Mouse study points to treatment for Down syndrome
CHICAGO (Reuters) - Increasing the levels of a message-carrying chemical in the brain may help prevent some of the memory deficits in Down syndrome that hinder learning and make it hard for the brain to develop normally, U.S. researchers said on Wednesday.
They said mice with a rodent version of Down syndrome that were injected with drugs to increase levels of the neurotransmitter norepinephrine -- which nerve cells use to communicate -- showed improvements in their thinking ability.
The finding points to a new way of trying to improve some of the deficits seen in Down syndrome, which affects 5,000 newborns in the United States each year.
"If you intervene early enough, you will be able to help kids with Down syndrome to collect and modulate information," said Dr Ahmad Salehi of the Veterans Affairs Palo Alto Health Care System, whose study was published in the journal Science Translational Medicine.

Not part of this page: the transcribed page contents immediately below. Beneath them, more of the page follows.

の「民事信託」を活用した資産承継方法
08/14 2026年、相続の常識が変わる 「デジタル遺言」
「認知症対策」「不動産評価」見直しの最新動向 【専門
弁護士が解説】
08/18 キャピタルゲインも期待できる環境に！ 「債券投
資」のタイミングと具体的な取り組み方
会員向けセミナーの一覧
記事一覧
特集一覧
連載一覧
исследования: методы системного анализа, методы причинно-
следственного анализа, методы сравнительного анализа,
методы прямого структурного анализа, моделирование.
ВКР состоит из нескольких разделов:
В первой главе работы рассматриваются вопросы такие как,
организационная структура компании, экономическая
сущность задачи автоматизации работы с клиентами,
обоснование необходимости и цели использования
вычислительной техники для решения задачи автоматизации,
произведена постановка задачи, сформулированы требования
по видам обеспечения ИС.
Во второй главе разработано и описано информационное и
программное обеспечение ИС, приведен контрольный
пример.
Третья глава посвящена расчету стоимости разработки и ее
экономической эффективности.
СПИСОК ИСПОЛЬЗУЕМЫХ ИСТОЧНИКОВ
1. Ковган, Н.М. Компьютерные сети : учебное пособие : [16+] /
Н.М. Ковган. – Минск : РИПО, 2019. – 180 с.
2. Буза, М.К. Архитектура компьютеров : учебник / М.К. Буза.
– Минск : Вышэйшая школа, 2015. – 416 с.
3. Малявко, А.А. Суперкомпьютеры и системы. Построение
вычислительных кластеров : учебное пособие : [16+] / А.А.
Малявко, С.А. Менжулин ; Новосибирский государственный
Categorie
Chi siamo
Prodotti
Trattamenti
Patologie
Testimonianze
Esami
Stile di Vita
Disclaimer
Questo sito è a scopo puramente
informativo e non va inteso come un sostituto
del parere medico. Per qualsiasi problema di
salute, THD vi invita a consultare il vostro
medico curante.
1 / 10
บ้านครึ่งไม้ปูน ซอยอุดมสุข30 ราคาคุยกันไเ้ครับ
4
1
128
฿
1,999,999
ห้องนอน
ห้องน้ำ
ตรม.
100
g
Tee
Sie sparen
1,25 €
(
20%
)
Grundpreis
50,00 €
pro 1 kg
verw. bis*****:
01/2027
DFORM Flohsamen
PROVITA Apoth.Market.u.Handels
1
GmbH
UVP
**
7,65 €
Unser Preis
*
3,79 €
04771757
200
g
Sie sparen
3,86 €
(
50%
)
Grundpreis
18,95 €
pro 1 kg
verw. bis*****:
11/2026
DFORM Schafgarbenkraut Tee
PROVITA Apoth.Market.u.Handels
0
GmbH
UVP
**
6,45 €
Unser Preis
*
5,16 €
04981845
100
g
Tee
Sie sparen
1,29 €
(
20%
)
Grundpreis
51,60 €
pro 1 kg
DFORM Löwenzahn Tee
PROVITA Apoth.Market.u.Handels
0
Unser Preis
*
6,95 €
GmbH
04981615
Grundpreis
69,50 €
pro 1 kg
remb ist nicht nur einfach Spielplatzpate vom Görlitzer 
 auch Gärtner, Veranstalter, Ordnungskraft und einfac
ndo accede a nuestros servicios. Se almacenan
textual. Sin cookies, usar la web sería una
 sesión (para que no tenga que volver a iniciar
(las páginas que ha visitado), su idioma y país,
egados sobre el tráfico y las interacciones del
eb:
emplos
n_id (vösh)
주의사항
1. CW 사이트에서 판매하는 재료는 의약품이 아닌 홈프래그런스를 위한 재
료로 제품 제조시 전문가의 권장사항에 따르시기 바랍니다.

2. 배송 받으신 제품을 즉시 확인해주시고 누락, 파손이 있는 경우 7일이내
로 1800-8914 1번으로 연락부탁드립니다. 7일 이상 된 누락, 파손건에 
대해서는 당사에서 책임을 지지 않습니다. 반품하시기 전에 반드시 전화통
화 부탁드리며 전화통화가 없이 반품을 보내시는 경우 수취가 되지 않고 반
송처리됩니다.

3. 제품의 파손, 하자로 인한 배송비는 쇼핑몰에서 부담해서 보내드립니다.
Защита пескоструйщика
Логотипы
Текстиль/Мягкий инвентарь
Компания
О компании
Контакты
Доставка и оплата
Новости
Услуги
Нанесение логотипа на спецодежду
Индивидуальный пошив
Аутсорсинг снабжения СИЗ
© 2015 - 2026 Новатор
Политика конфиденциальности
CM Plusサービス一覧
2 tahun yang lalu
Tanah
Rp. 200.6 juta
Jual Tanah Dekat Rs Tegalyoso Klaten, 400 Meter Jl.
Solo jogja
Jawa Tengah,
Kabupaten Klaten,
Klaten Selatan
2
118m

"Theoretically, that could lead to an improvement in cognitive functions in these kids," Salehi, who worked on the study while at Stanford University School of Medicine, said in a statement.
Down syndrome occurs when a person has an extra copy of chromosome 21. At birth, children with Down syndrome are not developmentally delayed, but memory deficits linked with the disorder hinder normal brain development.
Salehi and colleagues simulated this in mice that had an extra copy of chromosome 16 that gave them mental disabilities that resemble problems seen in people with Down syndrome.
In the study, the researchers found that the mice with Down syndrome-like dysfunction had lower amounts of norepinephrine in the brain than normal mice. And this problem appeared to occur in a part of the brain called the locus coeruleus.
When this part of the brain broke down, the mice failed to exhibit normal behaviors. When placed in a strange cage, the genetically engineered mice did not build nests, something normal mice do.
But giving these mice drugs that boost levels of norepinephrine appeared to help. Within a few hours of getting the drugs, the mice built nests that were on par with those of normal mice.
Salehi said he was surprised to see the drug work so fast, but the team noted that the effects did not last long.
Some drugs already on the market for depression and attention deficit hyperactivity disorder target norepinephrine. Salehi said he hopes the findings will lead to new research on these drugs in people with Down syndrome.